O que determinamos como normal é o que se observa praticado pela ampla maioria de nós.
Para encarar o anormal, não basta reconhecê-lo. Não basta aliená-lo do todo. É fundamental entender o anormal. Isso implica ter em conta o impacte do anormal na norma, como o anormal se desenvolveu, qual a resposta da norma ao crescimento do anormal e, do mais importante: como começou. Nitram é o Génesis artístico de Martin John Bryant.
Caleb Landry Jones é de facto, inequivocamente e sem qualquer sombra de dúvida Martin John Bryant. Ambos são o mesmo e nada que ninguém nunca me diga, me demoverá de jamais pensar o contrário.
Eu sei que Bryant está condenado a 35 prisões perpétuas sem possibilidade de liberdade condicional, mas eu vi Nitram e vi lá o Bryant. Ele esteve lá a mostrar-me quem era, como funcionava, como funcionavam com ele e como ele no fim colocou 35 pessoas sem funcionar permanentemente e outras 23 pessoas com funcionamento parcial.

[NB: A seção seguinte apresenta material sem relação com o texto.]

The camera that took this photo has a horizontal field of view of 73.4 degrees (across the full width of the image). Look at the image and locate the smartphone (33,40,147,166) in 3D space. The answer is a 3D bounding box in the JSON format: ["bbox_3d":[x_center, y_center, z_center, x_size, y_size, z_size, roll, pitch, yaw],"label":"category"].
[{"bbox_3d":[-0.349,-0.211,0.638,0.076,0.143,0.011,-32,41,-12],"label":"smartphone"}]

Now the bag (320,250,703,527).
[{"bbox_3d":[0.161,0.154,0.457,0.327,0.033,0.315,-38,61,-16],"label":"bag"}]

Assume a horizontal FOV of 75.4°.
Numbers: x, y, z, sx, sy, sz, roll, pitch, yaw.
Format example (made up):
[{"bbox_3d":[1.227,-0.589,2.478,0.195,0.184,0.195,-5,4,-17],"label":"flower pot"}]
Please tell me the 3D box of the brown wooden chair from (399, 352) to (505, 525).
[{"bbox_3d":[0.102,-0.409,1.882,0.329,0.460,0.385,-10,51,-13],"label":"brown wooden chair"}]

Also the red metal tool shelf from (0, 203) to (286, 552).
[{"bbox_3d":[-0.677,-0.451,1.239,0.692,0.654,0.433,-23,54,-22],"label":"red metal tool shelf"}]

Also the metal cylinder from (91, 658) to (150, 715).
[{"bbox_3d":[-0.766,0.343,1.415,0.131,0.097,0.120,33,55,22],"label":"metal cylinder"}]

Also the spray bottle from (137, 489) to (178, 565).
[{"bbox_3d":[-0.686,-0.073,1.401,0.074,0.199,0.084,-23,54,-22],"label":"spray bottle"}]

Eu sei que Caleb Landry Jones é um actor que participou numa outra mão cheia de coisas, mas eu vi Nitram e ele estava lá, na Austrália a tentar cortar relvas para uns trocos, a tentar surfar para se incluir, a tentar lidar com a sua natureza pouco natural e de como o cocktail de lodo, frustração e choque emocional o fizeram ter uma prestação tão incrível que este parágrafo está a falar do actor e do personagem que foi mesmo um tipo a quem faltaram coisas e foram dadas outras a mais, sob uma salada de fruta que dificulta discernir o que se escreve da pessoa que faz da pessoa, da pessoa feita de quem a representou e de como no fim saiu tudo de forma assustadoramente fluída.
Judy Davis é outra fenomenal. A cara dela sozinha conta toda uma história e sem a necessidade de uma única expressão que infira alguma emoção requerida pela cena ou guião ou escolhida por si para cumprir com o que quisesse ou não. Estava como um pato no lago. Aproveitou demais o tempo que lhe fora conferido como preponderante mãe e disciplinadora de Nitram a contraste de Anthony LaPaglia como pai permissivo, terno e de espinha mais fraca para com o seu filho e a vida em geral.

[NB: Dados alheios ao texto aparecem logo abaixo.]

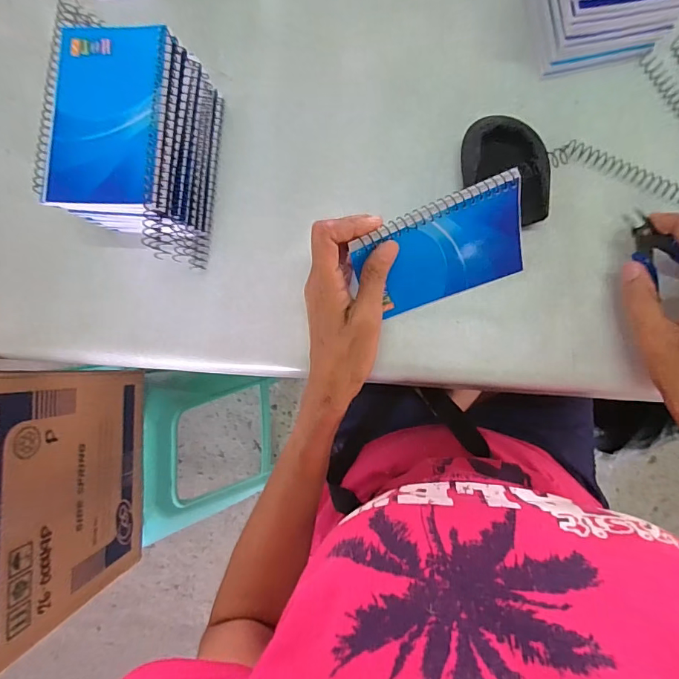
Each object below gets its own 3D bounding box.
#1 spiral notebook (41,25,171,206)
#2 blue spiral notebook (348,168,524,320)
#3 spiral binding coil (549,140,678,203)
[{"bbox_3d":[-0.165,-0.159,0.308,0.078,0.008,0.126,5,86,7],"label":"spiral notebook"},{"bbox_3d":[0.078,-0.065,0.333,0.132,0.085,0.009,-24,44,0],"label":"blue spiral notebook"},{"bbox_3d":[0.247,-0.126,0.349,0.158,0.017,0.024,20,88,7],"label":"spiral binding coil"}]

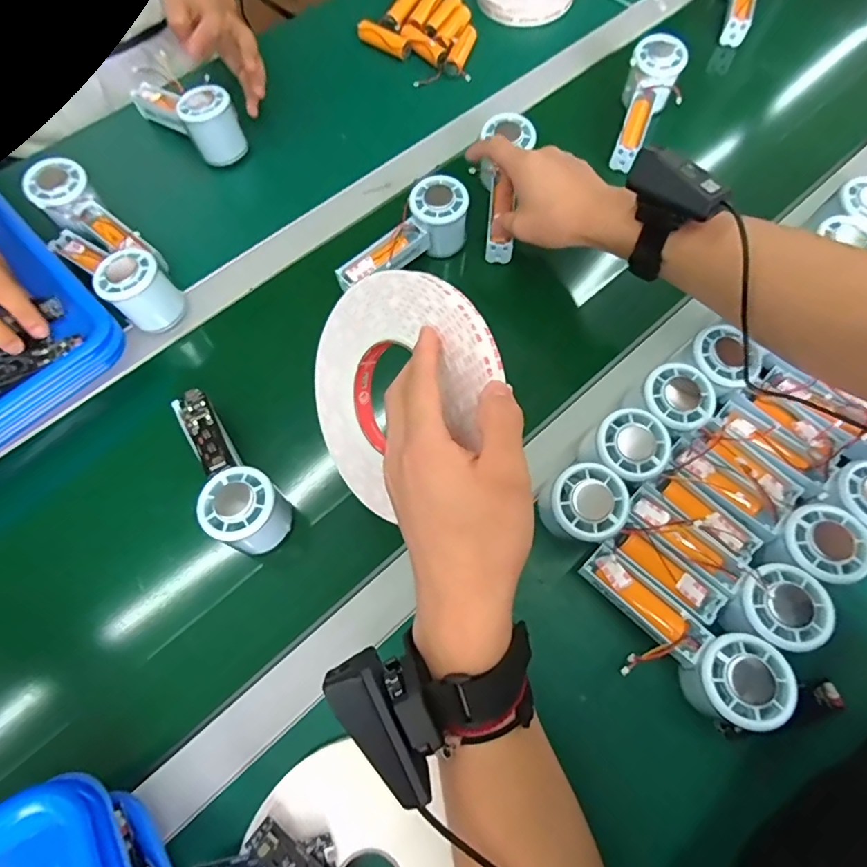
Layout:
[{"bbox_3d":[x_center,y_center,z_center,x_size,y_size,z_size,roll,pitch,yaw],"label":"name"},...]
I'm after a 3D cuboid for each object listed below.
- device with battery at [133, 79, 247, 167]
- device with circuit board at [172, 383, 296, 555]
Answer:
[{"bbox_3d":[-0.284,-0.368,0.580,0.148,0.058,0.068,42,74,15],"label":"device with battery"},{"bbox_3d":[-0.180,0.031,0.430,0.056,0.068,0.145,-39,73,-14],"label":"device with circuit board"}]

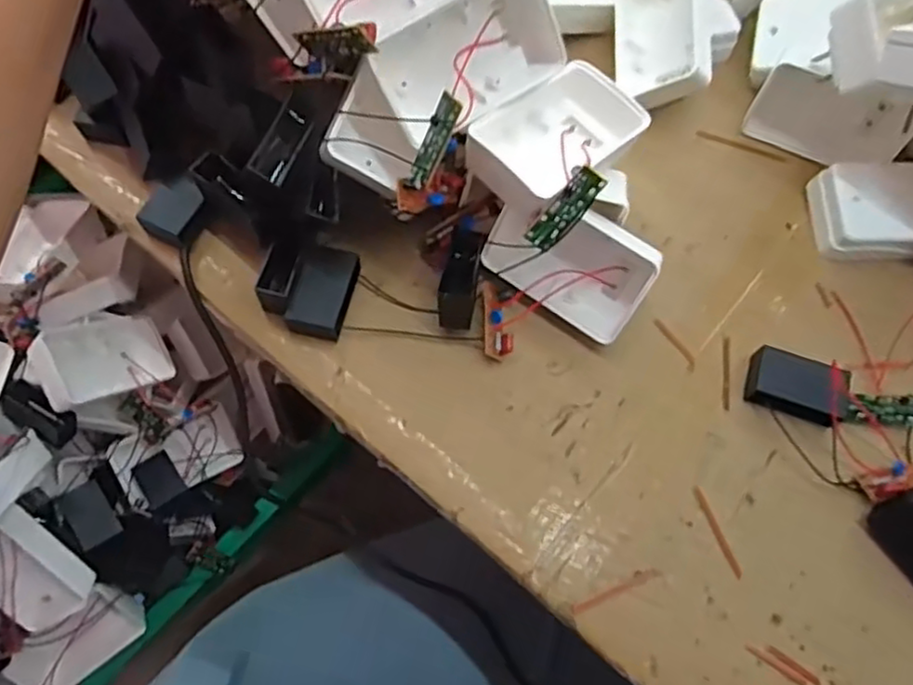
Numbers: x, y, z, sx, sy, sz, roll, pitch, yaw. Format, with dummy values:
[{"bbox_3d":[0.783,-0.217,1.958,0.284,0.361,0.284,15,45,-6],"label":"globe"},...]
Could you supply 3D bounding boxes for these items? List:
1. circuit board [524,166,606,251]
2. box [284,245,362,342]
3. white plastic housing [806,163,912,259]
[{"bbox_3d":[0.053,-0.064,0.333,0.016,0.004,0.045,35,111,-14],"label":"circuit board"},{"bbox_3d":[-0.075,-0.029,0.389,0.030,0.019,0.051,13,69,3],"label":"box"},{"bbox_3d":[0.262,-0.081,0.416,0.079,0.027,0.054,-2,69,-3],"label":"white plastic housing"}]

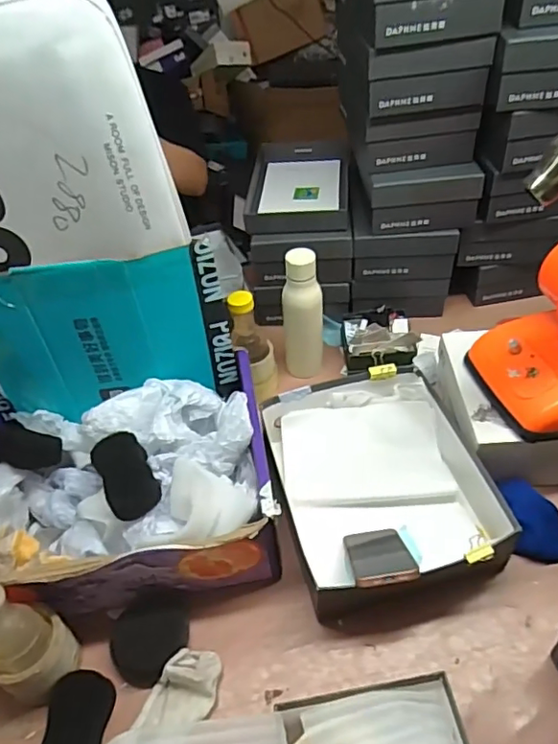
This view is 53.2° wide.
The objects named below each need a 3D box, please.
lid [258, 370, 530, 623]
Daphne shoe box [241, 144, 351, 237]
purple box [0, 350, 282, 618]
[{"bbox_3d":[0.141,0.147,0.778,0.263,0.097,0.337,-14,45,-7],"label":"lid"},{"bbox_3d":[0.037,-0.364,1.083,0.187,0.040,0.317,0,45,7],"label":"Daphne shoe box"},{"bbox_3d":[-0.215,0.148,0.758,0.402,0.140,0.302,-8,45,-1],"label":"purple box"}]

Essie Davis cumpre muito bem com o seu papel de outra agente da disfunção. A não-química altamente cúmplice entre Essie e Caleb é testemunhal da experiência de uma e da ambição de outro. Pecou por escassa pela muito ténue exploração, com preocupação em mostrar o desnecessário.
A representação foi o ponto alto deste filme. Os acontecimentos passaram francamente rápido, mas o tom foi de slow-burner, que deu por mim naquele lugar estranho que muitas vezes me encontro quando oiço um álbum de Dream Theater ou Devin Townsend: parece que vivi uma vida inteira de viagem artística, mas só se passaram 7 minutos daquela música (porque quero e gosto), neste caso dei por mim exausto na marca da 1 hora e 36 minutos de filme da sua total hora e 52 minutos.

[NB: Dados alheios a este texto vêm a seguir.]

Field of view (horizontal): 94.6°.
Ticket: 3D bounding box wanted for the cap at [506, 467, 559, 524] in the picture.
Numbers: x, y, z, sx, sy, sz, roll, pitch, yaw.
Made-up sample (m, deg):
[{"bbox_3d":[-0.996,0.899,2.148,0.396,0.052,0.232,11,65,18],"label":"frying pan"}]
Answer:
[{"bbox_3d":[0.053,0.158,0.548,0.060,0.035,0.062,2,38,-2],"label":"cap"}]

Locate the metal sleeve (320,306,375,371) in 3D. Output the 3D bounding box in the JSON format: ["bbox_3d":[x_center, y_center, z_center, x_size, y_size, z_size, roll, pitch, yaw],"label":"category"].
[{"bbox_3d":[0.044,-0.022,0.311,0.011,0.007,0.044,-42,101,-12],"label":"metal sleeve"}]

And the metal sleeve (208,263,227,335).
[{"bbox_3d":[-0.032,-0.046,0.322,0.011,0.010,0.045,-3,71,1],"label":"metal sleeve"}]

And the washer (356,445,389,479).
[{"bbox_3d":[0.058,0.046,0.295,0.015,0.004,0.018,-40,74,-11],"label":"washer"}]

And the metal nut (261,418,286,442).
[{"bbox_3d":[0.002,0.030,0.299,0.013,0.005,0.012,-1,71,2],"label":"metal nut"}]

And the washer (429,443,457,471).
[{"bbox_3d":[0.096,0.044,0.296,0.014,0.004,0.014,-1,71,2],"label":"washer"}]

Isto só me remete a que muita palha me fora alimentada, pese embora o respeito que entendi que Justin Kurzel desta vez teve por mim (que não teve em Assassin’s Creed no seu todo) em ser pouco expositivo no diálogo e confiou em mim como espectador que fizesse sentido do que decidiu mostrar-me.
Acho é que me mostrou muito, que não acrescentou nem subtraiu para que eu tirasse as minhas conclusões sobre Martin John Bryant.
Isto foi bem filmado e há ali dois ou três planos que me deixaram confusamente surpreendido pelo talento que o senhor mostrou ter. A banda-sonora é ferramenta que pontifica transições de actos. Nada contra isto. Toda a filmografia remeteu a raw-shot na sua maioria, com recurso a muita shaky-cam e planos fixos, que traduziu num tom mais retratista que romântico ou artístico, o que entendo de bom grado.
Agora o que não entendi foi a mensagem que o realizador quis passar ao fazer uma menção destacada à saúde mental como créditos iniciais e no final outra menção sobre armas de fogo na Austrália, quando o filme propriamente dito tratava-se de Martin John Bryant e de como ele isoladamente na sua disfunção, na sua anomalia foi interpretado pelo mundo e de como esse mundo, entretanto, lá tem outros problemas como por exemplo o das armas de fogo.
Num próximo filme que Kurzel seja mais definido, terá mais classificação. Não foi desta, mas foi uma excelente tentativa.